Where the line with "Your privacy is" appears below, start writing out lines exactly, and finish with the line with "peck.granicusideas.com/privacy-policy", which is included; write out nothing else.

- Dataset entries:
[Start of section]
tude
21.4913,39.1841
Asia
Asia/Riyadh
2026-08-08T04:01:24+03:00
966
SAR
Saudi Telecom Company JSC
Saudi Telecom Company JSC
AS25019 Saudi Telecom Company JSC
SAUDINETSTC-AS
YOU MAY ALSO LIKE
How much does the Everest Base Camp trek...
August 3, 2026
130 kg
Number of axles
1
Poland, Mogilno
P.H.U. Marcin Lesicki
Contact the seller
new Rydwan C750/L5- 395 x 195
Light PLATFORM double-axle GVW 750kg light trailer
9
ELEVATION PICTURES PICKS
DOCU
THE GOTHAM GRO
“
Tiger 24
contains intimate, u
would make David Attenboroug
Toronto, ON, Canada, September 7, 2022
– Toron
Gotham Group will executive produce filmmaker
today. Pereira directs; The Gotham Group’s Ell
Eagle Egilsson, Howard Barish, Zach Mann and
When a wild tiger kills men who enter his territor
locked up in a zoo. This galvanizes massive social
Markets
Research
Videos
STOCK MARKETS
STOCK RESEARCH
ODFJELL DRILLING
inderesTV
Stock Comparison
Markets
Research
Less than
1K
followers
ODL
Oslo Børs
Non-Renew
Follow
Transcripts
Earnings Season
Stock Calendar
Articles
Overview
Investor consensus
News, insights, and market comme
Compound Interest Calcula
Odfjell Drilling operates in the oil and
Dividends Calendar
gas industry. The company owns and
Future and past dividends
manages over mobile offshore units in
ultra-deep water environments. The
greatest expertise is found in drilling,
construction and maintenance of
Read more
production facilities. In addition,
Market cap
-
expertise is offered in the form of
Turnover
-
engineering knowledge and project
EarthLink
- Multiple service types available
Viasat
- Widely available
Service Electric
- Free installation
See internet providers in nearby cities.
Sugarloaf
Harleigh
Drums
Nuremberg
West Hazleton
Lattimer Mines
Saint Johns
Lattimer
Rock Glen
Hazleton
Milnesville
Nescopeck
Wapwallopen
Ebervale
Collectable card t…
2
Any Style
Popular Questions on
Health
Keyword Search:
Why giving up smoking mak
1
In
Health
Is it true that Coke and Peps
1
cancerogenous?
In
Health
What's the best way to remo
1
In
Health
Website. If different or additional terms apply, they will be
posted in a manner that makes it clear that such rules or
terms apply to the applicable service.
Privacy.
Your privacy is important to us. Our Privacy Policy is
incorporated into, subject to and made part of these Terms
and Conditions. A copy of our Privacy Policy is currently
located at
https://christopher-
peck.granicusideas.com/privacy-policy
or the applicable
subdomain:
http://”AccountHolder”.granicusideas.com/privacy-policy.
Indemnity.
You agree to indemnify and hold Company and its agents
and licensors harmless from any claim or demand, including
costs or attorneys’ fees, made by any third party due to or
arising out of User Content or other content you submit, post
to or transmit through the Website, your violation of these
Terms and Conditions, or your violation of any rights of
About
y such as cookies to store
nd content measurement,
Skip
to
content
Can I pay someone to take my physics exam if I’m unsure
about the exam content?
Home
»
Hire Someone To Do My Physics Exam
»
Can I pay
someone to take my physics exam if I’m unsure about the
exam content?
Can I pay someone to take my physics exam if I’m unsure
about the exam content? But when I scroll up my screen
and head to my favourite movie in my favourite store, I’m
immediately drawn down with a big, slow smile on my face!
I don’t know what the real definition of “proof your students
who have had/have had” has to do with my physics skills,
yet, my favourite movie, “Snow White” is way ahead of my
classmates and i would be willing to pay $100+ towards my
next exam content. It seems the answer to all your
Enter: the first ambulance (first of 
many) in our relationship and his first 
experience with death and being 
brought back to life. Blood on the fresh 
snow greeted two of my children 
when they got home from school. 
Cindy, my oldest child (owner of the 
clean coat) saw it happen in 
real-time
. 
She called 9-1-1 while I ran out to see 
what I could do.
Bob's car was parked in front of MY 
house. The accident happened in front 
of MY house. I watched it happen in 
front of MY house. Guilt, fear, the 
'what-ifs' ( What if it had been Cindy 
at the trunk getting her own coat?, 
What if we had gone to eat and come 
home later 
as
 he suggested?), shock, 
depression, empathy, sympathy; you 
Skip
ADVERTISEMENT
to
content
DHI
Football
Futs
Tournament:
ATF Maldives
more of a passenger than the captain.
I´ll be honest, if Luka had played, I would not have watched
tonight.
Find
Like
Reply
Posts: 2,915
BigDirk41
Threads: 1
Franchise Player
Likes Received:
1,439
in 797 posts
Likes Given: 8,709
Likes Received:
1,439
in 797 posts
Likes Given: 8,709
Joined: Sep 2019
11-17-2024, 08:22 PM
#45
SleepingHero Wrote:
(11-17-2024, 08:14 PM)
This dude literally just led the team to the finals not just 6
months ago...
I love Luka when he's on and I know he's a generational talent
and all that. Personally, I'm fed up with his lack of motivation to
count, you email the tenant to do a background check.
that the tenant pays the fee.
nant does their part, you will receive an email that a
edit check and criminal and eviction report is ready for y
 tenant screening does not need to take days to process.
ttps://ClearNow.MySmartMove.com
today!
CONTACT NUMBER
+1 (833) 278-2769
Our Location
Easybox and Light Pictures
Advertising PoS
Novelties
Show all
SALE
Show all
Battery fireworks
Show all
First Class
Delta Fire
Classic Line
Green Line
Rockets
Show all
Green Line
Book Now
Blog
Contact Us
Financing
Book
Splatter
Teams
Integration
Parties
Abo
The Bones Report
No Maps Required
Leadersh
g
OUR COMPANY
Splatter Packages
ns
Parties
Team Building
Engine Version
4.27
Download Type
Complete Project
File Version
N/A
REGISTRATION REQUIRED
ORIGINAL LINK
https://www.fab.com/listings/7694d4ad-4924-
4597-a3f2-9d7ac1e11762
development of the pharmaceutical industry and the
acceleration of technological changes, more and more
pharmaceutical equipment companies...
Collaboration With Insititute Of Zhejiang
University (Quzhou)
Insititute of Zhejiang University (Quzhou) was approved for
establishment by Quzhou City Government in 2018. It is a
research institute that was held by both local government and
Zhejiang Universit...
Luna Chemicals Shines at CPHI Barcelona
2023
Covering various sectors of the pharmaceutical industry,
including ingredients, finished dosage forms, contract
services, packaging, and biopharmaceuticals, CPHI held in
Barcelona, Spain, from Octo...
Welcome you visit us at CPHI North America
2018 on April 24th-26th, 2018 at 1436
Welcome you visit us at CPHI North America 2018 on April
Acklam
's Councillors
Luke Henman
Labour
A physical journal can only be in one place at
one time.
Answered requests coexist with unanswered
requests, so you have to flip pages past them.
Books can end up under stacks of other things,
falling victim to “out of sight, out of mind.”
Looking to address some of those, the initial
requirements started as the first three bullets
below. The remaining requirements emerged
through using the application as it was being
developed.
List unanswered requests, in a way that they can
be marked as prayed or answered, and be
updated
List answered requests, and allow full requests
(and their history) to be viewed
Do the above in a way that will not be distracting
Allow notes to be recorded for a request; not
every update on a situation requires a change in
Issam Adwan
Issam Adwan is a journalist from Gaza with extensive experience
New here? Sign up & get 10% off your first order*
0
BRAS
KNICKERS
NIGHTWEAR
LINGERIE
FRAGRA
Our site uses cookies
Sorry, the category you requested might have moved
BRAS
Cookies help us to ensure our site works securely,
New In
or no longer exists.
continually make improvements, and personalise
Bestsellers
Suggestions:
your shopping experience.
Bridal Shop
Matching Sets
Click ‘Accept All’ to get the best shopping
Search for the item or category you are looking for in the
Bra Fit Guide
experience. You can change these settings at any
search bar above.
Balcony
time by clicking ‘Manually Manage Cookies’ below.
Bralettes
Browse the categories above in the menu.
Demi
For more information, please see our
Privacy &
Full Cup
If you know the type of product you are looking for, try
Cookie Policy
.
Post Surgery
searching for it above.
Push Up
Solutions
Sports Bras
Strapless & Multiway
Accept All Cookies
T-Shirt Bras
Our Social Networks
[End of section]
- OUTPUT OF THE EXERCISE:
Your privacy is important to us. Our Privacy Policy is
incorporated into, subject to and made part of these Terms
and Conditions. A copy of our Privacy Policy is currently
located at
https://christopher-
peck.granicusideas.com/privacy-policy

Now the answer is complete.